[Recorded data]

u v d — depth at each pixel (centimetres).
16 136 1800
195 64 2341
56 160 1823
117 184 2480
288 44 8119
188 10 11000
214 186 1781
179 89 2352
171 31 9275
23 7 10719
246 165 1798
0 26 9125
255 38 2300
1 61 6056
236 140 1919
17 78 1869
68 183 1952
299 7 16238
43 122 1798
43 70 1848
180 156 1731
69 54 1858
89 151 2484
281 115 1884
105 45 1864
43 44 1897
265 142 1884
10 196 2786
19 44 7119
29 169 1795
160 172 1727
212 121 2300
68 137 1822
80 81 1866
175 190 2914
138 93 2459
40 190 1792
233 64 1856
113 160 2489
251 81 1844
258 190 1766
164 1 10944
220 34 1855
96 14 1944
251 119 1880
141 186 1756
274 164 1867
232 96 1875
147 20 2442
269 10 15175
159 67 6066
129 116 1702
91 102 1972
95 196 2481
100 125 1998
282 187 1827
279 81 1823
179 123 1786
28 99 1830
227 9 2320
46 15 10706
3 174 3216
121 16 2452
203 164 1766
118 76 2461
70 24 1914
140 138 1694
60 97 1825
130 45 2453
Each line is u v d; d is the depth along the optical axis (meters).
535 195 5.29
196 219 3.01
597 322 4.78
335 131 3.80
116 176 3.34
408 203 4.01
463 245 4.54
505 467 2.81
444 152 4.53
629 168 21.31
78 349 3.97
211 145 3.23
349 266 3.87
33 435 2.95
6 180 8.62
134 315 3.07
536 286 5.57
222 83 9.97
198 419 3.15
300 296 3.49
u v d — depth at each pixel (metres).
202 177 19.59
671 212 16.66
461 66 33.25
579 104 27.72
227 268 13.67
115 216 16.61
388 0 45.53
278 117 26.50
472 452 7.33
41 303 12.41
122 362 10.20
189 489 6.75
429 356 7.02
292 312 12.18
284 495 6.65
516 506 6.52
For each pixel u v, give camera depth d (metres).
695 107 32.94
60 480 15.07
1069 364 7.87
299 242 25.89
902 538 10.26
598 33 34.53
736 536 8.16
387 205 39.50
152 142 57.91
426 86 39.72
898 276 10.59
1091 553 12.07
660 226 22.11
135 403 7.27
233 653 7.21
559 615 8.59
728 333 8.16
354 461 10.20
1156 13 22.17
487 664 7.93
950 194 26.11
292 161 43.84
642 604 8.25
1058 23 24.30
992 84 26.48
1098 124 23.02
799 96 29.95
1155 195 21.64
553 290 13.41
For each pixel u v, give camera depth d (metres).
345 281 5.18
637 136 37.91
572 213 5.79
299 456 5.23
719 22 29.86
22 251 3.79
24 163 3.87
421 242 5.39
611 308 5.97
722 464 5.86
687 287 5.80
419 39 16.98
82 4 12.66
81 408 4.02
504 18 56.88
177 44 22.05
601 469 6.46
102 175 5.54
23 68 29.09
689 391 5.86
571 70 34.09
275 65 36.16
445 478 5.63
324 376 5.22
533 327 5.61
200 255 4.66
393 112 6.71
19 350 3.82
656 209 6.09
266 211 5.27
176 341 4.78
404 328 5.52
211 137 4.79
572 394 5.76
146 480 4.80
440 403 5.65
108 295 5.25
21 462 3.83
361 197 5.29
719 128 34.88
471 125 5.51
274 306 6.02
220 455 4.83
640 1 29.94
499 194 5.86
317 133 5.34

### Activity
The answer is the line holding "233 653 7.21" and all the lines after it through the end of the records, repeated exactly.

### Solution to this exercise
233 653 7.21
559 615 8.59
728 333 8.16
354 461 10.20
1156 13 22.17
487 664 7.93
950 194 26.11
292 161 43.84
642 604 8.25
1058 23 24.30
992 84 26.48
1098 124 23.02
799 96 29.95
1155 195 21.64
553 290 13.41
For each pixel u v, give camera depth d (metres).
345 281 5.18
637 136 37.91
572 213 5.79
299 456 5.23
719 22 29.86
22 251 3.79
24 163 3.87
421 242 5.39
611 308 5.97
722 464 5.86
687 287 5.80
419 39 16.98
82 4 12.66
81 408 4.02
504 18 56.88
177 44 22.05
601 469 6.46
102 175 5.54
23 68 29.09
689 391 5.86
571 70 34.09
275 65 36.16
445 478 5.63
324 376 5.22
533 327 5.61
200 255 4.66
393 112 6.71
19 350 3.82
656 209 6.09
266 211 5.27
176 341 4.78
404 328 5.52
211 137 4.79
572 394 5.76
146 480 4.80
440 403 5.65
108 295 5.25
21 462 3.83
361 197 5.29
719 128 34.88
471 125 5.51
274 306 6.02
220 455 4.83
640 1 29.94
499 194 5.86
317 133 5.34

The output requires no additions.